(Excerpted passage)
LinuxLists.cc - [PATCH] smbfs fsx'ed

2002-01-03 12:20:51

Subject: [PATCH] smbfs fsx'ed

Hello

Here are some updates for smbfs:
+ Drops kmap/kunmap from prepare_write/commit_write
+ Fixes two problems spotted by fsx-linux, leaving one unfixed
- Shared mmaps must be written back before closing as smb does not allow
you to write after the file is closed. Flushing written pages before
closing makes smbfs do what the application wants.
- On truncate, dirty pages need to be written out first because of the
order of smb_proc_trunc and vmtruncate. I believe this is the same
issue as NFS had.
- I can still see one problem, but only with windows servers. When
creating a hole in a file the hole does not always contain all zeroes.

(Excerpted records)
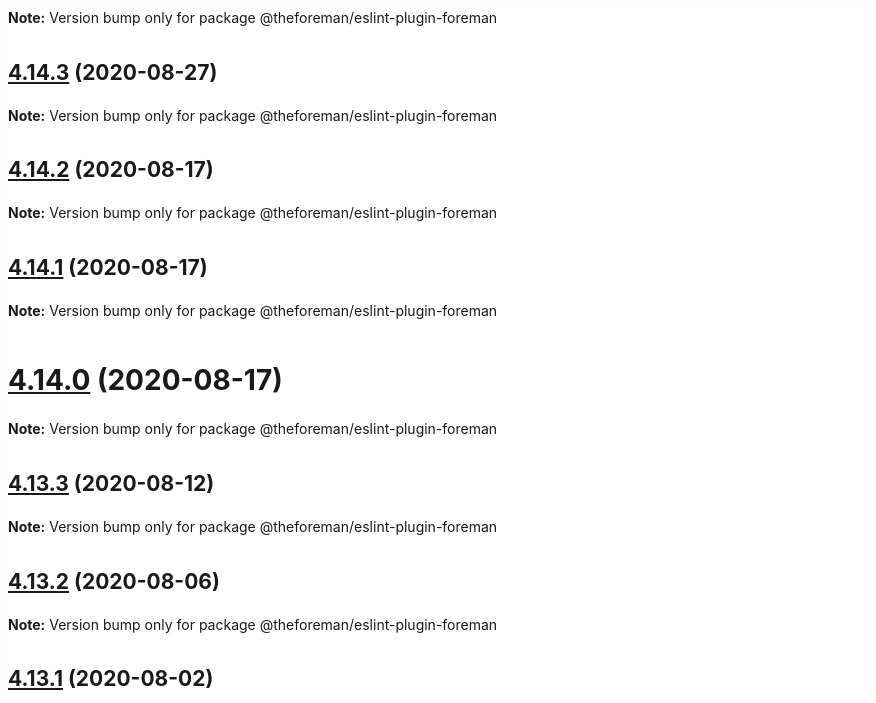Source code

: **Note:** Version bump only for package @theforeman/eslint-plugin-foreman





## [4.14.3](https://github.com/theforeman/foreman-js/compare/v4.14.2...v4.14.3) (2020-08-27)

**Note:** Version bump only for package @theforeman/eslint-plugin-foreman





## [4.14.2](https://github.com/theforeman/foreman-js/compare/v4.14.1...v4.14.2) (2020-08-17)

**Note:** Version bump only for package @theforeman/eslint-plugin-foreman





## [4.14.1](https://github.com/theforeman/foreman-js/compare/v4.14.0...v4.14.1) (2020-08-17)

**Note:** Version bump only for package @theforeman/eslint-plugin-foreman





# [4.14.0](https://github.com/theforeman/foreman-js/compare/v4.13.3...v4.14.0) (2020-08-17)

**Note:** Version bump only for package @theforeman/eslint-plugin-foreman





## [4.13.3](https://github.com/theforeman/foreman-js/compare/v4.13.2...v4.13.3) (2020-08-12)

**Note:** Version bump only for package @theforeman/eslint-plugin-foreman





## [4.13.2](https://github.com/theforeman/foreman-js/compare/v4.13.1...v4.13.2) (2020-08-06)

**Note:** Version bump only for package @theforeman/eslint-plugin-foreman





## [4.13.1](https://github.com/theforeman/foreman-js/compare/v4.13.0...v4.13.1) (2020-08-02)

(What to work on)
a – In the smbfs patch post, which servers still show the one problem left unfixed?
b – Copy all of the records line for line, leaving out the picture.
The smbfs patch post has nothing to do with the records.

(Responses by item number)
a – Only Windows servers.

b –
Source code

: **Note:** Version bump only for package @theforeman/eslint-plugin-foreman





## [4.14.3](https://github.com/theforeman/foreman-js/compare/v4.14.2...v4.14.3) (2020-08-27)

**Note:** Version bump only for package @theforeman/eslint-plugin-foreman





## [4.14.2](https://github.com/theforeman/foreman-js/compare/v4.14.1...v4.14.2) (2020-08-17)

**Note:** Version bump only for package @theforeman/eslint-plugin-foreman





## [4.14.1](https://github.com/theforeman/foreman-js/compare/v4.14.0...v4.14.1) (2020-08-17)

**Note:** Version bump only for package @theforeman/eslint-plugin-foreman





# [4.14.0](https://github.com/theforeman/foreman-js/compare/v4.13.3...v4.14.0) (2020-08-17)

**Note:** Version bump only for package @theforeman/eslint-plugin-foreman





## [4.13.3](https://github.com/theforeman/foreman-js/compare/v4.13.2...v4.13.3) (2020-08-12)

**Note:** Version bump only for package @theforeman/eslint-plugin-foreman





## [4.13.2](https://github.com/theforeman/foreman-js/compare/v4.13.1...v4.13.2) (2020-08-06)

**Note:** Version bump only for package @theforeman/eslint-plugin-foreman





## [4.13.1](https://github.com/theforeman/foreman-js/compare/v4.13.0...v4.13.1) (2020-08-02)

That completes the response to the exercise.